Work to be completed:
Would you return every entry, exactly as it is written?

Dataset records:

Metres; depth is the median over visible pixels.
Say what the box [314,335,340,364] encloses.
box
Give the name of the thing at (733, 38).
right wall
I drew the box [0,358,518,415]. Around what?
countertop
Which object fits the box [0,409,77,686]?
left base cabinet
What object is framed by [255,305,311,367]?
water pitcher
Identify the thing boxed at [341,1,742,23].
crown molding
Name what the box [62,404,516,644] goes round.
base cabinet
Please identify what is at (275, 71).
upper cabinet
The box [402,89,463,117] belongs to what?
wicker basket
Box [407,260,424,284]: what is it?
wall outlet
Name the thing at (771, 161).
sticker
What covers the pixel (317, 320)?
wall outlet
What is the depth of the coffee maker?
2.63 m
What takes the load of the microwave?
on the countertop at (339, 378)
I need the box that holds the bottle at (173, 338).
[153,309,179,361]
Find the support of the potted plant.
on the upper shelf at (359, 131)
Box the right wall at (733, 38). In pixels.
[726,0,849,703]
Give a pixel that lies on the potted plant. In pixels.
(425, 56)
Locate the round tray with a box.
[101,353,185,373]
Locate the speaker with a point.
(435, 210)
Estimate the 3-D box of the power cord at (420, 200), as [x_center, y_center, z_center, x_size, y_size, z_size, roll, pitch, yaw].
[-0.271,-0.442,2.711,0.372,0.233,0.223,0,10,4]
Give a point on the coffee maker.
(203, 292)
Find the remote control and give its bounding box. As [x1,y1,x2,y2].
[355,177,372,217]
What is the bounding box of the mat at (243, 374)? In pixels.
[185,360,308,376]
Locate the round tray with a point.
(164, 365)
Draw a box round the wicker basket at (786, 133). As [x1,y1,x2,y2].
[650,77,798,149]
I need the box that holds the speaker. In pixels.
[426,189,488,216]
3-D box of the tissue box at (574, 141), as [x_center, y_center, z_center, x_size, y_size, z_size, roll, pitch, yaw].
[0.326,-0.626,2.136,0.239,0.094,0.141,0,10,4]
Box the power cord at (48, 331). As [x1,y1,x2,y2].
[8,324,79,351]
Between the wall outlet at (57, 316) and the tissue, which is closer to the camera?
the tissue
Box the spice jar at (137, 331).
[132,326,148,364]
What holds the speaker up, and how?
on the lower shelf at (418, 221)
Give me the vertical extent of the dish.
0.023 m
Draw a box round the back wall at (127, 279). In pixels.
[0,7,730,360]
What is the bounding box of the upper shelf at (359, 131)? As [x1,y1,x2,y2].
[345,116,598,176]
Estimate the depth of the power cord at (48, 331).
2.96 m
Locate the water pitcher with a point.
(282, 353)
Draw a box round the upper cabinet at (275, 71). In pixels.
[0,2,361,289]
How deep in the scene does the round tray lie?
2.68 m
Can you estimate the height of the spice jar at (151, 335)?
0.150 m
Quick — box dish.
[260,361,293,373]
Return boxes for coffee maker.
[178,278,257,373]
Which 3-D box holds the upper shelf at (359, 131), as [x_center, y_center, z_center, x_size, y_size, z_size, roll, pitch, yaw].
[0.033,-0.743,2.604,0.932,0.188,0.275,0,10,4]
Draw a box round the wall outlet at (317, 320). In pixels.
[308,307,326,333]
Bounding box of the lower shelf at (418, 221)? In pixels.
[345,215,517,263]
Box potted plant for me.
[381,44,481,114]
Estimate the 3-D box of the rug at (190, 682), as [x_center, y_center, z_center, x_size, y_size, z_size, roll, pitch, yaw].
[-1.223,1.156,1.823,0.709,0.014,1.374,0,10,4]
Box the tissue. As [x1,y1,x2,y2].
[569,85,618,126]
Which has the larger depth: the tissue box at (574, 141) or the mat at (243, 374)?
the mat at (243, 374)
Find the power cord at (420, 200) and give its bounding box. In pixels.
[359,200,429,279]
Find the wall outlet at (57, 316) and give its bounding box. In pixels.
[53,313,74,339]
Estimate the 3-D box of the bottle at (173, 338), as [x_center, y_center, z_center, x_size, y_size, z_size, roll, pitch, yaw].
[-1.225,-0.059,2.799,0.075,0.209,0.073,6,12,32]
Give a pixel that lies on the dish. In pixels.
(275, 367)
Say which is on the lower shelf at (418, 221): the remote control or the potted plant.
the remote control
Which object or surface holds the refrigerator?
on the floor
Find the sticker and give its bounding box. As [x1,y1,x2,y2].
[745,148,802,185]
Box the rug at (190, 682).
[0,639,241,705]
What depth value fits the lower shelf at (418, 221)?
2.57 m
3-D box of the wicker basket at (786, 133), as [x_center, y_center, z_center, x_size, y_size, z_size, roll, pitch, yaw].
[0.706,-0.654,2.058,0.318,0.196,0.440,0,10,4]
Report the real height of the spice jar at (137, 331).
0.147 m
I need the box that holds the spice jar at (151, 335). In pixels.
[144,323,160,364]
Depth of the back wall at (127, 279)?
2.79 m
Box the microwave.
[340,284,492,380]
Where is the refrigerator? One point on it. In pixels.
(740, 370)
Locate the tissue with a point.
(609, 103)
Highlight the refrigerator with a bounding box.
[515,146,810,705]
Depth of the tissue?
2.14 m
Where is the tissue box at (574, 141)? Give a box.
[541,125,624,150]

Result of this task:
Metres; depth is the median over visible pixels.
Say what the box [314,335,340,364] encloses.
box
Give the name of the thing at (733, 38).
right wall
I drew the box [0,358,518,415]. Around what?
countertop
Which object fits the box [0,409,77,686]?
left base cabinet
What object is framed by [255,305,311,367]?
water pitcher
Identify the thing boxed at [341,1,742,23].
crown molding
Name what the box [62,404,516,644] goes round.
base cabinet
Please identify what is at (275, 71).
upper cabinet
The box [402,89,463,117] belongs to what?
wicker basket
Box [407,260,424,284]: what is it?
wall outlet
Name the thing at (771, 161).
sticker
What covers the pixel (317, 320)?
wall outlet
What is the depth of the coffee maker?
2.63 m
What takes the load of the microwave?
on the countertop at (339, 378)
I need the box that holds the bottle at (173, 338).
[153,309,179,361]
Find the support of the potted plant.
on the upper shelf at (359, 131)
Box the right wall at (733, 38). In pixels.
[726,0,849,703]
Give a pixel that lies on the potted plant. In pixels.
(425, 56)
Locate the round tray with a box.
[101,353,185,373]
Locate the speaker with a point.
(435, 210)
Estimate the 3-D box of the power cord at (420, 200), as [x_center, y_center, z_center, x_size, y_size, z_size, roll, pitch, yaw].
[-0.271,-0.442,2.711,0.372,0.233,0.223,0,10,4]
Give a point on the coffee maker.
(203, 292)
Find the remote control and give its bounding box. As [x1,y1,x2,y2].
[355,177,372,217]
What is the bounding box of the mat at (243, 374)? In pixels.
[185,360,308,376]
Locate the round tray with a point.
(164, 365)
Draw a box round the wicker basket at (786, 133). As [x1,y1,x2,y2].
[650,77,798,149]
I need the box that holds the speaker. In pixels.
[426,189,488,216]
3-D box of the tissue box at (574, 141), as [x_center, y_center, z_center, x_size, y_size, z_size, roll, pitch, yaw].
[0.326,-0.626,2.136,0.239,0.094,0.141,0,10,4]
Box the power cord at (48, 331). As [x1,y1,x2,y2].
[8,324,79,351]
Between the wall outlet at (57, 316) and the tissue, which is closer to the camera?
the tissue
Box the spice jar at (137, 331).
[132,326,148,364]
What holds the speaker up, and how?
on the lower shelf at (418, 221)
Give me the vertical extent of the dish.
0.023 m
Draw a box round the back wall at (127, 279). In pixels.
[0,7,730,360]
What is the bounding box of the upper shelf at (359, 131)? As [x1,y1,x2,y2].
[345,116,598,176]
Estimate the depth of the power cord at (48, 331).
2.96 m
Locate the water pitcher with a point.
(282, 353)
Draw a box round the upper cabinet at (275, 71). In pixels.
[0,2,361,289]
How deep in the scene does the round tray lie?
2.68 m
Can you estimate the height of the spice jar at (151, 335)?
0.150 m
Quick — box dish.
[260,361,293,373]
Return boxes for coffee maker.
[178,278,257,373]
Which 3-D box holds the upper shelf at (359, 131), as [x_center, y_center, z_center, x_size, y_size, z_size, roll, pitch, yaw].
[0.033,-0.743,2.604,0.932,0.188,0.275,0,10,4]
Draw a box round the wall outlet at (317, 320). In pixels.
[308,307,326,333]
Bounding box of the lower shelf at (418, 221)? In pixels.
[345,215,517,263]
Box potted plant for me.
[381,44,481,114]
Estimate the 3-D box of the rug at (190, 682), as [x_center, y_center, z_center, x_size, y_size, z_size, roll, pitch, yaw].
[-1.223,1.156,1.823,0.709,0.014,1.374,0,10,4]
Box the tissue. As [x1,y1,x2,y2].
[569,85,618,126]
Which has the larger depth: the tissue box at (574, 141) or the mat at (243, 374)?
the mat at (243, 374)
Find the power cord at (420, 200) and give its bounding box. In pixels.
[359,200,429,279]
Find the wall outlet at (57, 316) and give its bounding box. In pixels.
[53,313,74,339]
Estimate the 3-D box of the bottle at (173, 338), as [x_center, y_center, z_center, x_size, y_size, z_size, roll, pitch, yaw].
[-1.225,-0.059,2.799,0.075,0.209,0.073,6,12,32]
Give a pixel that lies on the dish. In pixels.
(275, 367)
Say which is on the lower shelf at (418, 221): the remote control or the potted plant.
the remote control
Which object or surface holds the refrigerator?
on the floor
Find the sticker and give its bounding box. As [x1,y1,x2,y2].
[745,148,802,185]
Box the rug at (190, 682).
[0,639,241,705]
What depth value fits the lower shelf at (418, 221)?
2.57 m
3-D box of the wicker basket at (786, 133), as [x_center, y_center, z_center, x_size, y_size, z_size, roll, pitch, yaw].
[0.706,-0.654,2.058,0.318,0.196,0.440,0,10,4]
Report the real height of the spice jar at (137, 331).
0.147 m
I need the box that holds the spice jar at (151, 335). In pixels.
[144,323,160,364]
Depth of the back wall at (127, 279)?
2.79 m
Box the microwave.
[340,284,492,380]
Where is the refrigerator? One point on it. In pixels.
(740, 370)
Locate the tissue with a point.
(609, 103)
Highlight the refrigerator with a bounding box.
[515,146,810,705]
Depth of the tissue?
2.14 m
Where is the tissue box at (574, 141)? Give a box.
[541,125,624,150]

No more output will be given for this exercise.